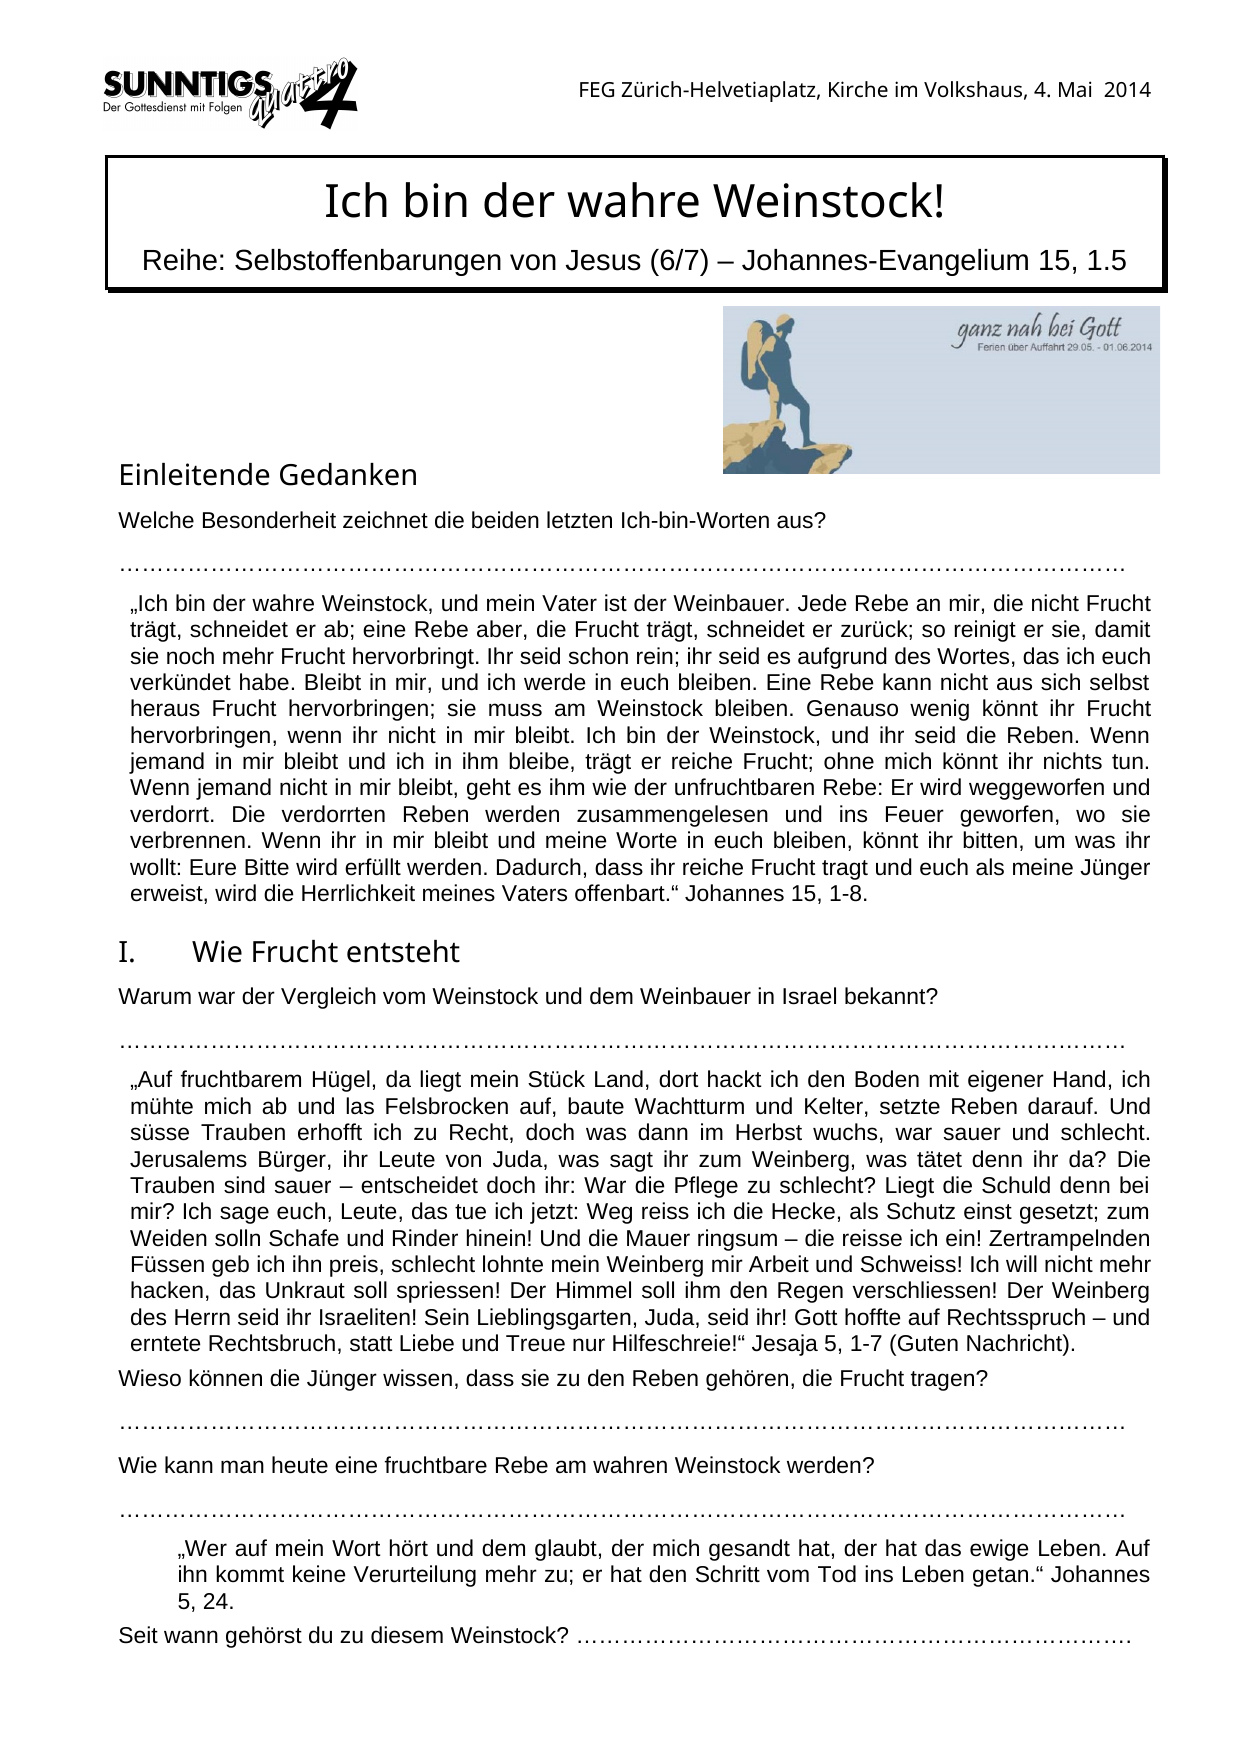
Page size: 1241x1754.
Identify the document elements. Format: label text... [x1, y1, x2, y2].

text Ich bin der wahre Weinstock! [108, 158, 1162, 229]
subtitle Wie Frucht entsteht [118, 931, 1152, 971]
text Warum war der Vergleich vom Weinstock und dem Weinbauer in Israel bekannt? [118, 983, 1152, 1010]
text …………………………………………………………………………………………………………………… [118, 1408, 1152, 1435]
text …………………………………………………………………………………………………………………… [118, 550, 1152, 577]
text Seit wann gehörst du zu diesem Weinstock? ………………………………………………………………. [118, 1622, 1152, 1649]
text „Wer auf mein Wort hört und dem glaubt, der mich gesandt hat, der hat das ewige Leben. Auf ihn kommt keine Verurteilung mehr zu; er hat den Schritt vom Tod ins Leben getan.“ Johannes 5, 24. [177, 1535, 1152, 1614]
text …………………………………………………………………………………………………………………… [118, 1496, 1152, 1522]
text „Auf fruchtbarem Hügel, da liegt mein Stück Land, dort hackt ich den Boden mit eigener Hand, ich mühte mich ab und las Felsbrocken auf, baute Wachtturm und Kelter, setzte Reben darauf. Und süsse Trauben erhofft ich zu Recht, doch was dann im Herbst wuchs, war sauer und schlecht. Jerusalems Bürger, ihr Leute von Juda, was sagt ihr zum Weinberg, was tätet denn ihr da? Die Trauben sind sauer – entscheidet doch ihr: War die Pflege zu schlecht? Liegt die Schuld denn bei mir? Ich sage euch, Leute, das tue ich jetzt: Weg reiss ich die Hecke, als Schutz einst gesetzt; zum Weiden solln Schafe und Rinder hinein! Und die Mauer ringsum – die reisse ich ein! Zertrampelnden Füssen geb ich ihn preis, schlecht lohnte mein Weinberg mir Arbeit und Schweiss! Ich will nicht mehr hacken, das Unkraut soll spriessen! Der Himmel soll ihm den Regen verschliessen! Der Weinberg des Herrn seid ihr Israeliten! Sein Lieblingsgarten, Juda, seid ihr! Gott hoffte auf Rechtsspruch – und erntete Rechtsbruch, statt Liebe und Treue nur Hilfeschreie!“ Jesaja 5, 1-7 (Guten Nachricht). [130, 1066, 1152, 1356]
text Wie kann man heute eine fruchtbare Rebe am wahren Weinstock werden? [118, 1452, 1152, 1478]
text …………………………………………………………………………………………………………………… [118, 1027, 1152, 1053]
picture [723, 306, 1160, 474]
picture [102, 56, 359, 131]
text „Ich bin der wahre Weinstock, und mein Vater ist der Weinbauer. Jede Rebe an mir, die nicht Frucht trägt, schneidet er ab; eine Rebe aber, die Frucht trägt, schneidet er zurück; so reinigt er sie, damit sie noch mehr Frucht hervorbringt. Ihr seid schon rein; ihr seid es aufgrund des Wortes, das ich euch verkündet habe. Bleibt in mir, und ich werde in euch bleiben. Eine Rebe kann nicht aus sich selbst heraus Frucht hervorbringen; sie muss am Weinstock bleiben. Genauso wenig könnt ihr Frucht hervorbringen, wenn ihr nicht in mir bleibt. Ich bin der Weinstock, und ihr seid die Reben. Wenn jemand in mir bleibt und ich in ihm bleibe, trägt er reiche Frucht; ohne mich könnt ihr nichts tun. Wenn jemand nicht in mir bleibt, geht es ihm wie der unfruchtbaren Rebe: Er wird weggeworfen und verdorrt. Die verdorrten Reben werden zusammengelesen und ins Feuer geworfen, wo sie verbrennen. Wenn ihr in mir bleibt und meine Worte in euch bleiben, könnt ihr bitten, um was ihr wollt: Eure Bitte wird erfüllt werden. Dadurch, dass ihr reiche Frucht tragt und euch als meine Jünger erweist, wird die Herrlichkeit meines Vaters offenbart.“ Johannes 15, 1-8. [130, 590, 1152, 906]
text Welche Besonderheit zeichnet die beiden letzten Ich-bin-Worten aus? [118, 507, 1152, 533]
text Einleitende Gedanken [118, 454, 1152, 494]
text Reihe: Selbstoffenbarungen von Jesus (6/7) – Johannes-Evangelium 15, 1.5 [108, 229, 1162, 287]
text Wieso können die Jünger wissen, dass sie zu den Reben gehören, die Frucht tragen? [118, 1365, 1152, 1391]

• • •

WHAT YOU SHOULD DO: Copy every line in the data above that has the string "Weinbauer" in it.

EXERCISE OUTPUT:
text Warum war der Vergleich vom Weinstock und dem Weinbauer in Israel bekannt? [118, 983, 1152, 1010]
text „Ich bin der wahre Weinstock, und mein Vater ist der Weinbauer. Jede Rebe an mir, die nicht Frucht trägt, schneidet er ab; eine Rebe aber, die Frucht trägt, schneidet er zurück; so reinigt er sie, damit sie noch mehr Frucht hervorbringt. Ihr seid schon rein; ihr seid es aufgrund des Wortes, das ich euch verkündet habe. Bleibt in mir, und ich werde in euch bleiben. Eine Rebe kann nicht aus sich selbst heraus Frucht hervorbringen; sie muss am Weinstock bleiben. Genauso wenig könnt ihr Frucht hervorbringen, wenn ihr nicht in mir bleibt. Ich bin der Weinstock, und ihr seid die Reben. Wenn jemand in mir bleibt und ich in ihm bleibe, trägt er reiche Frucht; ohne mich könnt ihr nichts tun. Wenn jemand nicht in mir bleibt, geht es ihm wie der unfruchtbaren Rebe: Er wird weggeworfen und verdorrt. Die verdorrten Reben werden zusammengelesen und ins Feuer geworfen, wo sie verbrennen. Wenn ihr in mir bleibt und meine Worte in euch bleiben, könnt ihr bitten, um was ihr wollt: Eure Bitte wird erfüllt werden. Dadurch, dass ihr reiche Frucht tragt und euch als meine Jünger erweist, wird die Herrlichkeit meines Vaters offenbart.“ Johannes 15, 1-8. [130, 590, 1152, 906]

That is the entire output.